◆ **TEXTAUSZUG**:
============
Seit dem Brexit und der Wahl Trumps sind die Forderungen nach einer Europäischen Verteidigungsunion lauter geworden. Europa versteht, dass es sich mehr um seine eigene Sicherheit kümmern muss. Zahlreiche Initiativen und Strategiepapiere wurden veröffentlicht und am Donnerstag (28.06.2018) will der Europäische Rat sich dem Thema widmen. Wir sprachen mit Reinhard Bütikofer MdEP, Vorsitzender der Europäischen Grünen, über den neuen europäischen Verteidigungsfonds, Macrons militärische Eingreiftruppe, Merkels europäischen Sicherheitsrat und den neuen sicherheitspolitischen Kurs – eine Abkehr von der zivilen Krisenprävention –  den die EU verfolgt.

Green European Journal: US-Präsident Trump kritisiert scharf, dass die Europäische Union nicht genug in die Rüstung investiert und das Zwei-Prozent-Ziel der NATO nicht erfüllt. Nun hat die Europäische Kommission aber einen milliardenschweren Verteidigungsfonds verabschiedet. Ist das die Antwort auf Trump?

Reinhard Bütikofer: Die Vorstellung, dass alle Mitgliedsstaaten mindestens zwei Prozent ihres Bruttosozialprodukts für Rüstung ausgeben müssen, hat Trump nicht erfunden. Ich kann mich an keinen einzigen amerikanischen Verteidigungsminister aus den letzten 20 Jahren erinnern, der diese Forderung nicht erhoben hätte. Trump hat aber einen neuen Ton in die transatlantische Debatte gebracht. Er stellt die Verlässlichkeit der USA als NATO-Partner in Frage und hat den Bündnisfall auf der Basis von Artikel fünf offen in Zweifel gezogen.
============
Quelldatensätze
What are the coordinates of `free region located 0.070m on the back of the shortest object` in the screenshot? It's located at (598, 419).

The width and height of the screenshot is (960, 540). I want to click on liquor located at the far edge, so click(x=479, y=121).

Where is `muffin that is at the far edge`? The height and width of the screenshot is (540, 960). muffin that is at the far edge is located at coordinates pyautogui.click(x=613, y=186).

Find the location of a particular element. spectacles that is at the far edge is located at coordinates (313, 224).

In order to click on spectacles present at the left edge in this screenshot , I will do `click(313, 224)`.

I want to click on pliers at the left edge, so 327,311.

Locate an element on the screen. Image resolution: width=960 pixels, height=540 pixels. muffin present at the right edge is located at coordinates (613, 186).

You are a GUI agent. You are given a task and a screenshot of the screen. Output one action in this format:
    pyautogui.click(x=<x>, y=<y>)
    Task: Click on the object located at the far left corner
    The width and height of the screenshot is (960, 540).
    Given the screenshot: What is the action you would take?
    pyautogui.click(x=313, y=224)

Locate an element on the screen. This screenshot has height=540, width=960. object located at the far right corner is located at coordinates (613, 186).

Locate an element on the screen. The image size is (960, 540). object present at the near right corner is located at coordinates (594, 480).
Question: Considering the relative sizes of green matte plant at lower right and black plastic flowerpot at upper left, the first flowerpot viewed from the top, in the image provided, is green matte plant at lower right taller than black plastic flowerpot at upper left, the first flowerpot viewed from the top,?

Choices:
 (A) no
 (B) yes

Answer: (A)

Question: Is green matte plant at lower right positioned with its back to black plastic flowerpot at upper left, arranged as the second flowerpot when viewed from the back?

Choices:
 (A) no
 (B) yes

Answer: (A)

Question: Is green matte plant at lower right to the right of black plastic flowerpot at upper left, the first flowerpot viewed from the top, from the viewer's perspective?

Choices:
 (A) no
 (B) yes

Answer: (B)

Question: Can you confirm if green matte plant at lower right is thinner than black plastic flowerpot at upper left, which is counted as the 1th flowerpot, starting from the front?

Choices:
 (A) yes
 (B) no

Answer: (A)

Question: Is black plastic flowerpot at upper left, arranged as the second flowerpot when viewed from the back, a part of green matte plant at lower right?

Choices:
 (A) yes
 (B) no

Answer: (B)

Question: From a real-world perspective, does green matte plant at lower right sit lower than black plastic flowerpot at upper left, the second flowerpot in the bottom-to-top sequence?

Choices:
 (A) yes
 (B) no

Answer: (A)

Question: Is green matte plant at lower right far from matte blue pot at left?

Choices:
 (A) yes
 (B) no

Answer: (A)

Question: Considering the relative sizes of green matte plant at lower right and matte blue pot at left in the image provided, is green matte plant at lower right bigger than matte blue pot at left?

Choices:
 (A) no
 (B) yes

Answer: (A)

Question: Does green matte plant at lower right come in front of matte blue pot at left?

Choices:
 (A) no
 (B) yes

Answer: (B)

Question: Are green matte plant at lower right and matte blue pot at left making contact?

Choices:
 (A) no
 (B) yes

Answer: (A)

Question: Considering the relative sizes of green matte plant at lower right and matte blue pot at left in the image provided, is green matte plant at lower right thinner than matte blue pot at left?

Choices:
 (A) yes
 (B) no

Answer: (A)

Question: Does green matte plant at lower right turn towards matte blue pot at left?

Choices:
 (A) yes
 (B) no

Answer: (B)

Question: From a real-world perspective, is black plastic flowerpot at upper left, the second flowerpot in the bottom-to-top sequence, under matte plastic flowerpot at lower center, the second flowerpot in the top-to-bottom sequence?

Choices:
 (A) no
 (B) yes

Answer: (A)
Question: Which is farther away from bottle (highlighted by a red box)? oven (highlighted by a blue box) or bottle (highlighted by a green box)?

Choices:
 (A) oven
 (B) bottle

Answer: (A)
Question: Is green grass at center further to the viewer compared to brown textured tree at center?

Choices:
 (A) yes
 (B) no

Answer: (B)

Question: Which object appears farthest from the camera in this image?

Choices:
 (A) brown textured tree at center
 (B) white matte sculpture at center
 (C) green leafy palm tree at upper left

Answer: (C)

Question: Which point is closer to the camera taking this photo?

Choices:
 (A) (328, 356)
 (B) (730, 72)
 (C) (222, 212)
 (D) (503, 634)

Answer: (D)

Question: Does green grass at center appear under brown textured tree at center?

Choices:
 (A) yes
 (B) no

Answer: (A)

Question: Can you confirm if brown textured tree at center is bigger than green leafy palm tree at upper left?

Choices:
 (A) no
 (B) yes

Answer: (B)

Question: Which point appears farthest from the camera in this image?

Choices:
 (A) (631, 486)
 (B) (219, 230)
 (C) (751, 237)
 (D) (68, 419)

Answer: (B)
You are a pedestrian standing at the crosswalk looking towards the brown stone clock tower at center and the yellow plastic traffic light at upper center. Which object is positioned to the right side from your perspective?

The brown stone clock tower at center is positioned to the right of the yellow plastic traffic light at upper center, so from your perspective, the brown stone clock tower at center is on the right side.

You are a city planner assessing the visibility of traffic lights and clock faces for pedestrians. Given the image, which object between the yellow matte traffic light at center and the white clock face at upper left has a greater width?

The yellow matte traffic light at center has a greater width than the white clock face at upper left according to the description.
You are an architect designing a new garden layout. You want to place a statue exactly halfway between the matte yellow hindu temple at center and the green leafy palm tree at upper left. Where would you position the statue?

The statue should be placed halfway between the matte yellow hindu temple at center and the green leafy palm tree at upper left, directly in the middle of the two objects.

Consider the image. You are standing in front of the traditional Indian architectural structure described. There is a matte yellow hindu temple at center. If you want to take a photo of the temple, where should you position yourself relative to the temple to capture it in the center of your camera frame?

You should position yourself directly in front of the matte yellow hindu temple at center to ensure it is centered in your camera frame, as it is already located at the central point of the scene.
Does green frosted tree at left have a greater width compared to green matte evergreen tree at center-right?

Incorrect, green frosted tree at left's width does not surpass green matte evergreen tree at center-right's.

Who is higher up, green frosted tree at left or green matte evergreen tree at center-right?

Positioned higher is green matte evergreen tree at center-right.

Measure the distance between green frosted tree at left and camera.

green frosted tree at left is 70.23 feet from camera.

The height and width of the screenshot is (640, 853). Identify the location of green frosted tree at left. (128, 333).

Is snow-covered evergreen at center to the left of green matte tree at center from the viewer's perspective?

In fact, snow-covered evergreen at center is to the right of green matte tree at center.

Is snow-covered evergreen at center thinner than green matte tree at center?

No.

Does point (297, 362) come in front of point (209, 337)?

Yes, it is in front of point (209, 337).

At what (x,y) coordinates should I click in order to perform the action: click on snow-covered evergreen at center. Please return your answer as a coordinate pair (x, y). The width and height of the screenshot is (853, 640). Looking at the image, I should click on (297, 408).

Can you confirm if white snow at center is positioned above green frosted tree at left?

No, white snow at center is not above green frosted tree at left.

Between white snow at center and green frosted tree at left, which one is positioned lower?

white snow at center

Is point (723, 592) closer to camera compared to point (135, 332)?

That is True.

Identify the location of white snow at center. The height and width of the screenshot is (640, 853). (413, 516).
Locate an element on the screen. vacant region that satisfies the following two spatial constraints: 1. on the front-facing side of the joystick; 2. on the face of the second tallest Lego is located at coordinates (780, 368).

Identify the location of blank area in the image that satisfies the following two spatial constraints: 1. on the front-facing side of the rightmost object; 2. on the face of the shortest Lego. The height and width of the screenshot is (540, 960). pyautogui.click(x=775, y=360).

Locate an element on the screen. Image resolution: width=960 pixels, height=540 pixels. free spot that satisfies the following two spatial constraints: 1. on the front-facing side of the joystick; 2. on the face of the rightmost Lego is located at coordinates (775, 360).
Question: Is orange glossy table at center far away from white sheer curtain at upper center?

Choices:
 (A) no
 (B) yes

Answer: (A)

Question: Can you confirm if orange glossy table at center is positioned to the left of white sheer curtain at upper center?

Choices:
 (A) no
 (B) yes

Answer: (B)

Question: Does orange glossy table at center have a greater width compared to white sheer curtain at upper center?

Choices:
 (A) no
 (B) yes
============
◆ **ZU ERLEDIGEN**:
**1)** Nenne alle Personen, die im Interview zur europäischen Verteidigung namentlich erwähnt werden.
**2)** Bitte übernimm aus dem Interview zur europäischen Verteidigung den Abschnitt, der mit den Worten „Green European Journal: US-Präsident“ beginnt und mit „Antwort auf Trump?“ endet, buchstabengetreu.
Die Zeilen werden hier nicht gebraucht.

◆ **SCHRIFTLICHE ANTWORTEN**:
**1)** Trump, Reinhard Bütikofer, Macron, Merkel

**2)**
Green European Journal: US-Präsident Trump kritisiert scharf, dass die Europäische Union nicht genug in die Rüstung investiert und das Zwei-Prozent-Ziel der NATO nicht erfüllt. Nun hat die Europäische Kommission aber einen milliardenschweren Verteidigungsfonds verabschiedet. Ist das die Antwort auf Trump?